───── Entries supplied ─────

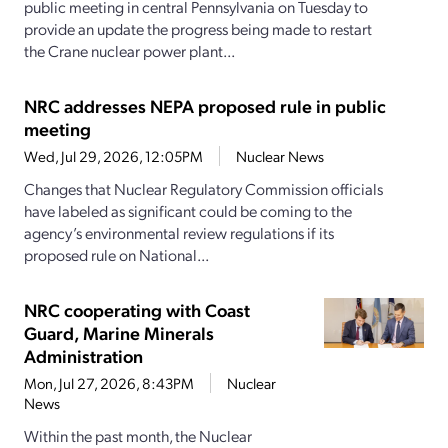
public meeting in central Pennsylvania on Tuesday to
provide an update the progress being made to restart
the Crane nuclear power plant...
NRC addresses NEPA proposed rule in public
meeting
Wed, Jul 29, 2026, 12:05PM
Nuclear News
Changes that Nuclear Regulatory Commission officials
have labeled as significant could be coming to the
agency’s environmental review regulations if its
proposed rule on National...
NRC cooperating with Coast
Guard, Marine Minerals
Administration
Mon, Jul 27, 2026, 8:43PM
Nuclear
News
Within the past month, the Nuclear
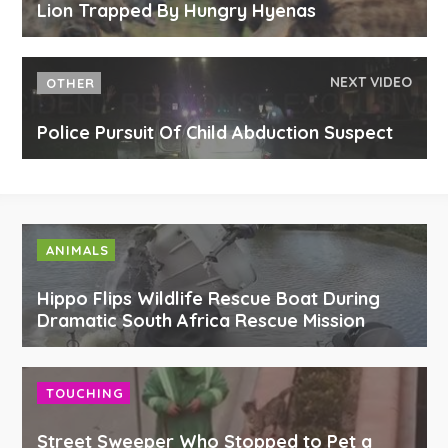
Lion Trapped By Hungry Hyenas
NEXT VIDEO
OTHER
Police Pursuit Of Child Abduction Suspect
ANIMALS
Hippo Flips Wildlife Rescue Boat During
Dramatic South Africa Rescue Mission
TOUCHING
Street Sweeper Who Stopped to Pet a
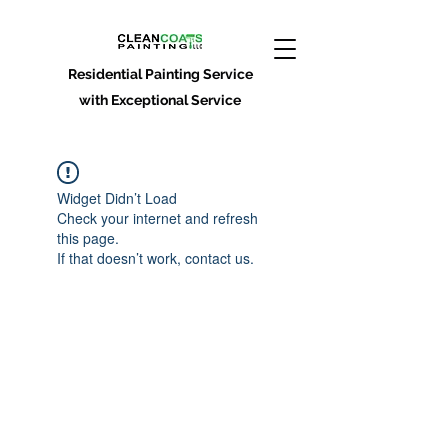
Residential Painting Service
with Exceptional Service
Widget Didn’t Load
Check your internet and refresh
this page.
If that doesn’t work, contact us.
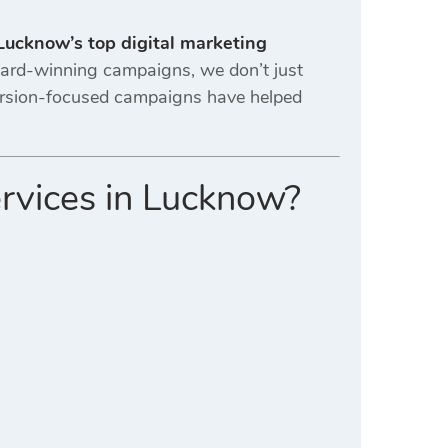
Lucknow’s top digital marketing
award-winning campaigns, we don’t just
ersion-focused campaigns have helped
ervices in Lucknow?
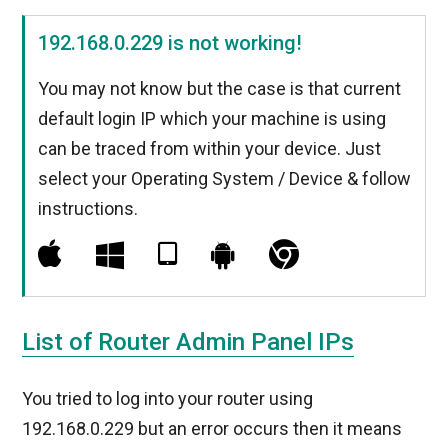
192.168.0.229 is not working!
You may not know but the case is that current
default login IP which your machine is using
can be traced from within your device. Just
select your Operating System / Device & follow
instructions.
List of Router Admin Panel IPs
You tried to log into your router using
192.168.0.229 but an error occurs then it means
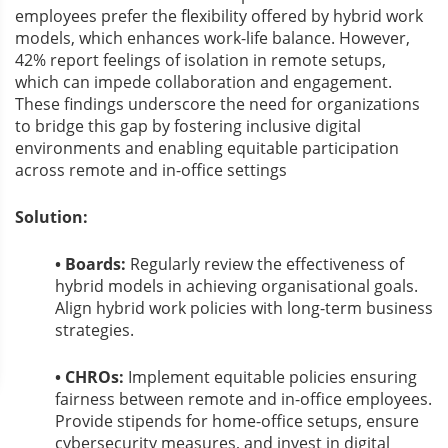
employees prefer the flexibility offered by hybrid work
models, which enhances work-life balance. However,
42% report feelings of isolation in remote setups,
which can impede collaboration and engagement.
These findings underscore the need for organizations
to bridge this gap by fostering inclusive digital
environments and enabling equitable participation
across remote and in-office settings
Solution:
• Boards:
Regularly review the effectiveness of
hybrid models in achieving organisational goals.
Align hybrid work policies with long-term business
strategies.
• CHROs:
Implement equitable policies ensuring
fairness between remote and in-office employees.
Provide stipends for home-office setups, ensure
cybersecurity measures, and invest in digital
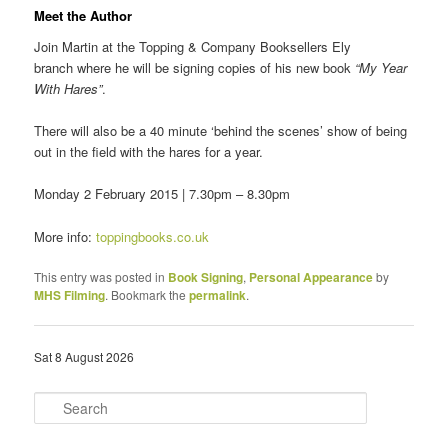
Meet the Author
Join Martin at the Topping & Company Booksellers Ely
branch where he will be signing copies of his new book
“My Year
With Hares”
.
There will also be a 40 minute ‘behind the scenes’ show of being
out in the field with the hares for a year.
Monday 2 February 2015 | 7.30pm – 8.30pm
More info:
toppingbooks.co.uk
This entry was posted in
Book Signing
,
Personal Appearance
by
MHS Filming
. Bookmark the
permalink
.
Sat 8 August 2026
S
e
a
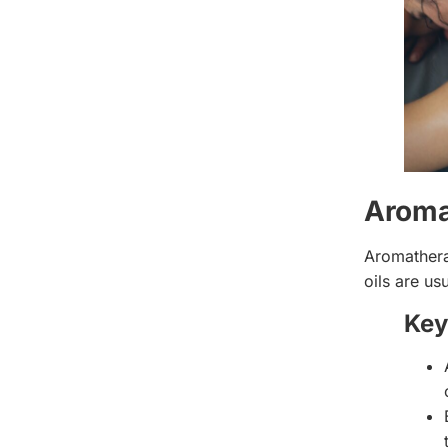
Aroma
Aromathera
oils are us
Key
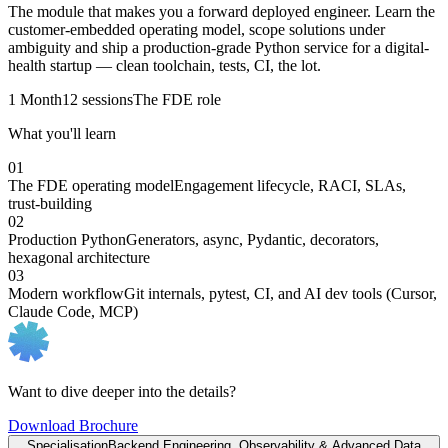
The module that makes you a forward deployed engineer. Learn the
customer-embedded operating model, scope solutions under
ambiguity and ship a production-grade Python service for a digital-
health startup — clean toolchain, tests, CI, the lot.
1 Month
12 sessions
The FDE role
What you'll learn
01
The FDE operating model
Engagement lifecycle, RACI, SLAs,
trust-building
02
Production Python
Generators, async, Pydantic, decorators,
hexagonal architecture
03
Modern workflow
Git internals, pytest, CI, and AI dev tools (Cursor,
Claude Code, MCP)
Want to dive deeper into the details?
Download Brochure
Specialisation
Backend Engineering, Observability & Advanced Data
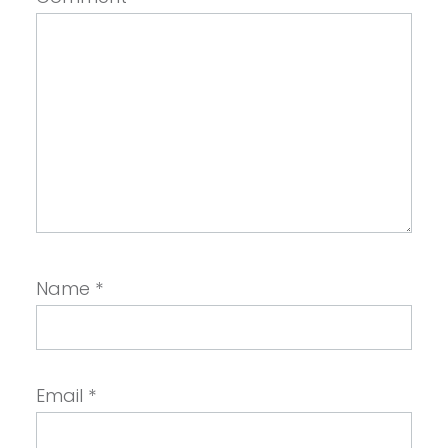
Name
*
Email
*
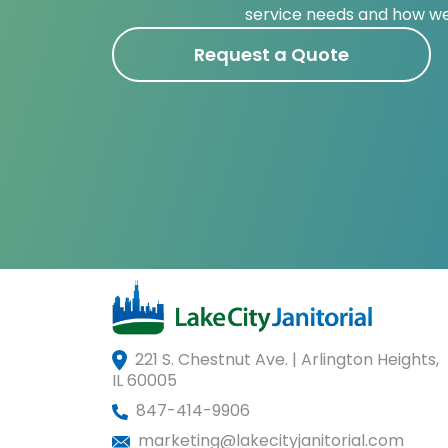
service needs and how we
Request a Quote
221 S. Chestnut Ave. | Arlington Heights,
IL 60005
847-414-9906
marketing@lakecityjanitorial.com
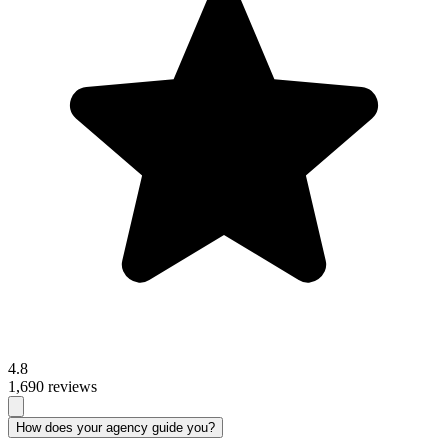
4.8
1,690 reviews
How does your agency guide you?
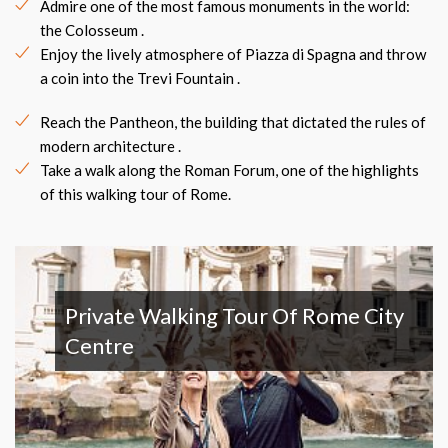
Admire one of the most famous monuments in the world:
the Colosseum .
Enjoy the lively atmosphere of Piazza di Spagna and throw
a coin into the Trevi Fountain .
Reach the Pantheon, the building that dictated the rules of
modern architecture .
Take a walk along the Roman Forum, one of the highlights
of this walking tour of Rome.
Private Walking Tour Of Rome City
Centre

─────

→ **Work item**:
Each line from the one that contains "trust-building" down to the one that contains "How does your agency guide you?" is to be returned exactly as it stands above, both ends included, with pictures removed.

→ **Problem solution**:
trust-building
02
Production Python
Generators, async, Pydantic, decorators,
hexagonal architecture
03
Modern workflow
Git internals, pytest, CI, and AI dev tools (Cursor,
Claude Code, MCP)
Want to dive deeper into the details?
Download Brochure
Specialisation
Backend Engineering, Observability & Advanced Data
Name
*
Email
*
service needs and how we
Request a Quote
221 S. Chestnut Ave. | Arlington Heights,
IL 60005
847-414-9906
marketing@lakecityjanitorial.com
4.8
1,690 reviews
How does your agency guide you?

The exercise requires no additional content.